**Records for this exercise**
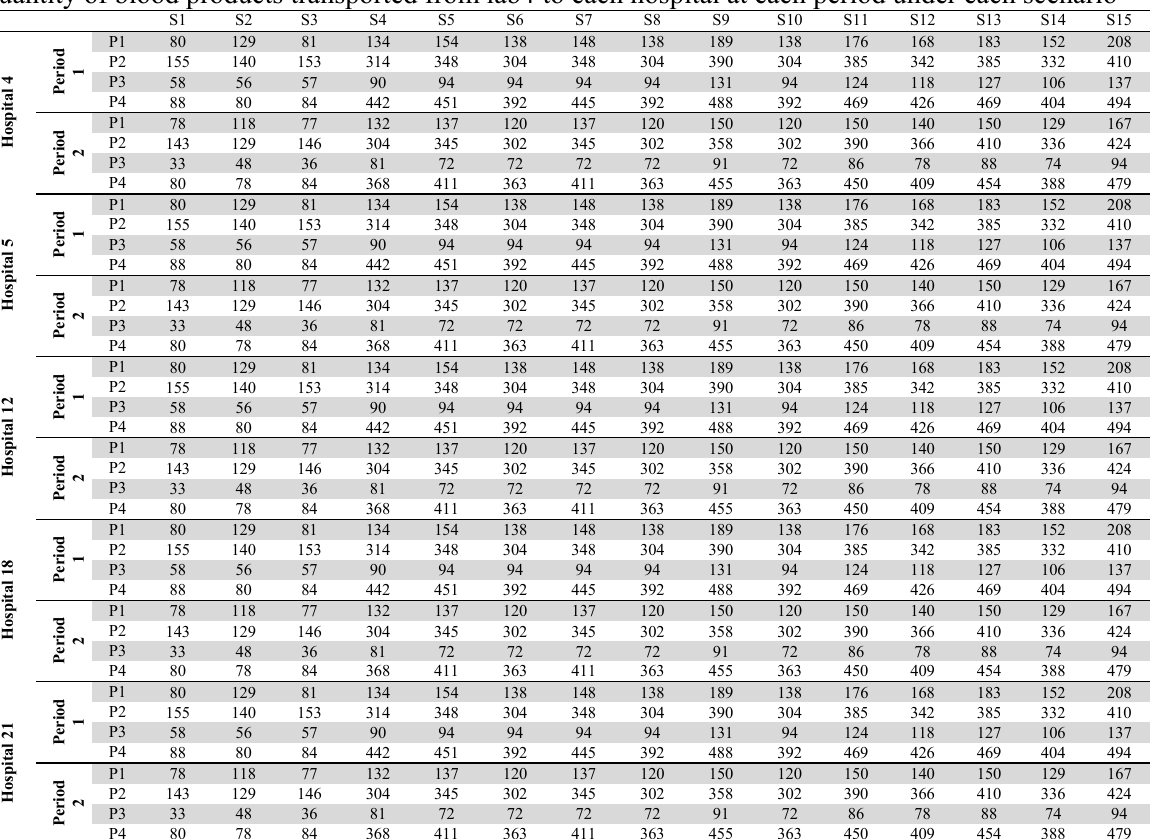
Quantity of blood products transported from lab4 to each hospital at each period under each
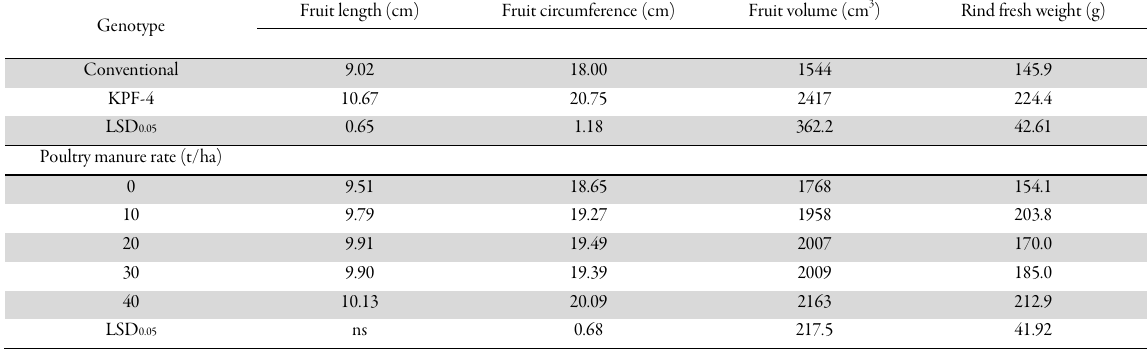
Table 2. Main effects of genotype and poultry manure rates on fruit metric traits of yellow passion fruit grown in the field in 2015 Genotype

* * *

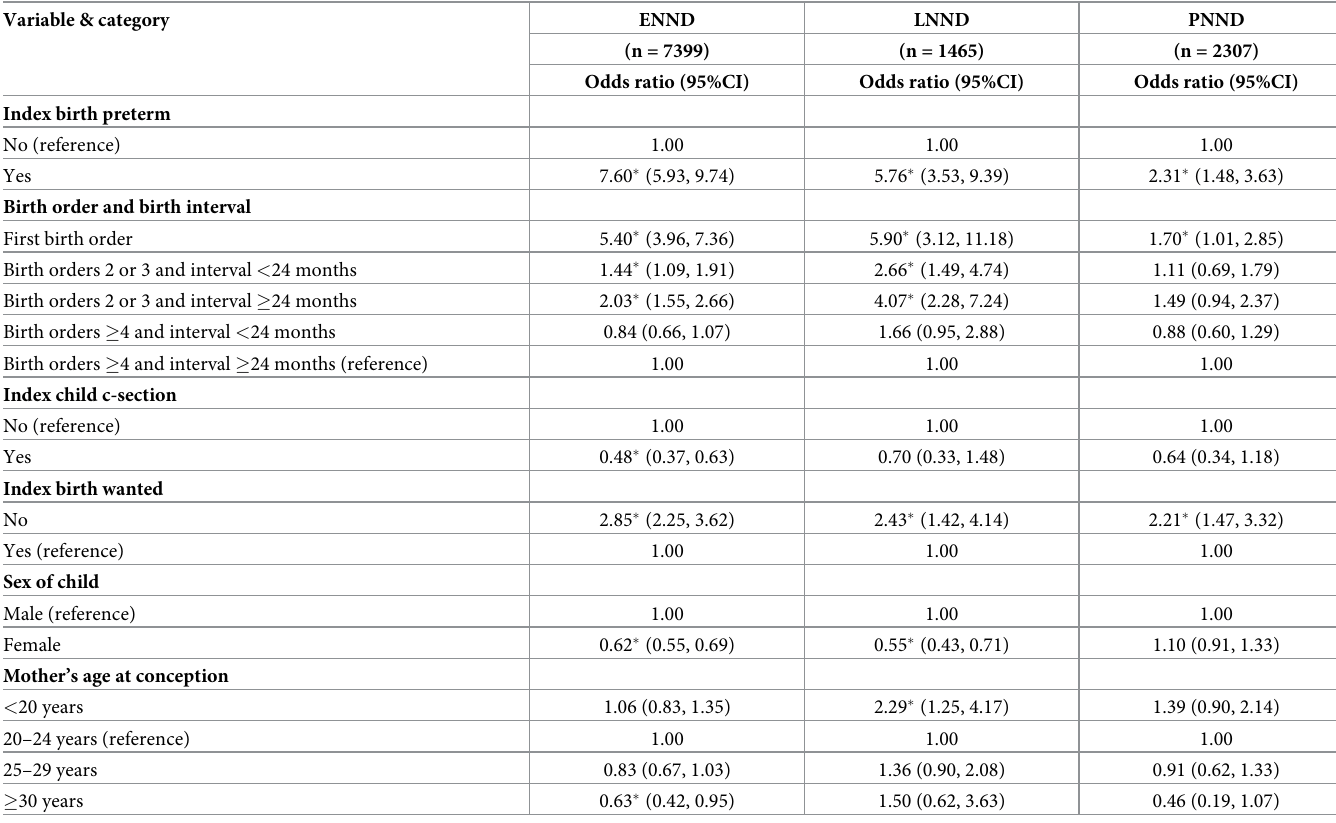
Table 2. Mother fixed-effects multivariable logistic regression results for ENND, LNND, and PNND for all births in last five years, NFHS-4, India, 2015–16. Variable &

* * *

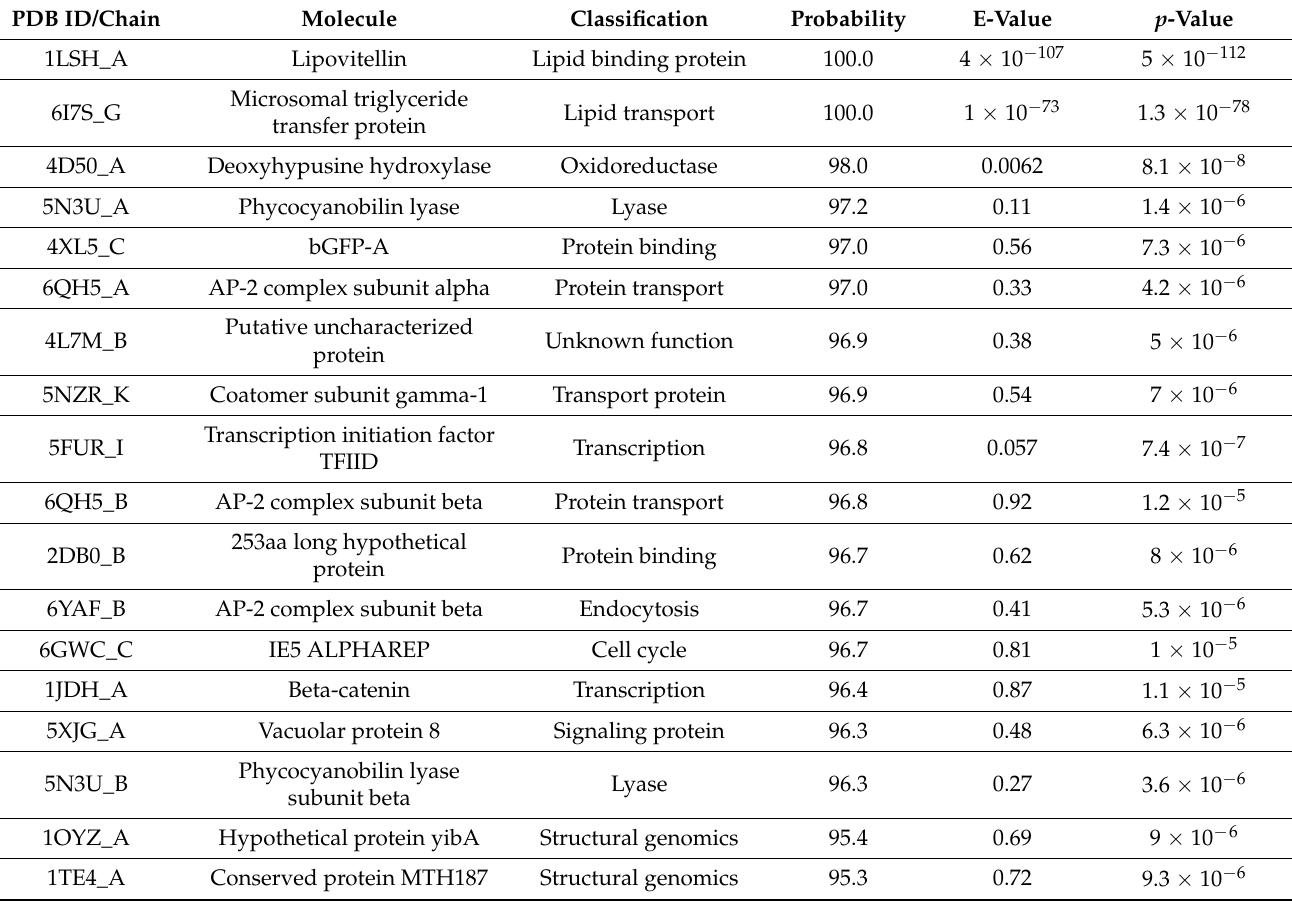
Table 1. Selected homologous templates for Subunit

**Work to complete**
Quote word for word only the lines above from the one containing "Quantity of blood" through the one containing "Table 2. Main". Pictures stay out of your copy.

**Solved problem**
Quantity of blood products transported from lab4 to each hospital at each period under each
Table 2. Main effects of genotype and poultry manure rates on fruit metric traits of yellow passion fruit grown in the field in 2015 Genotype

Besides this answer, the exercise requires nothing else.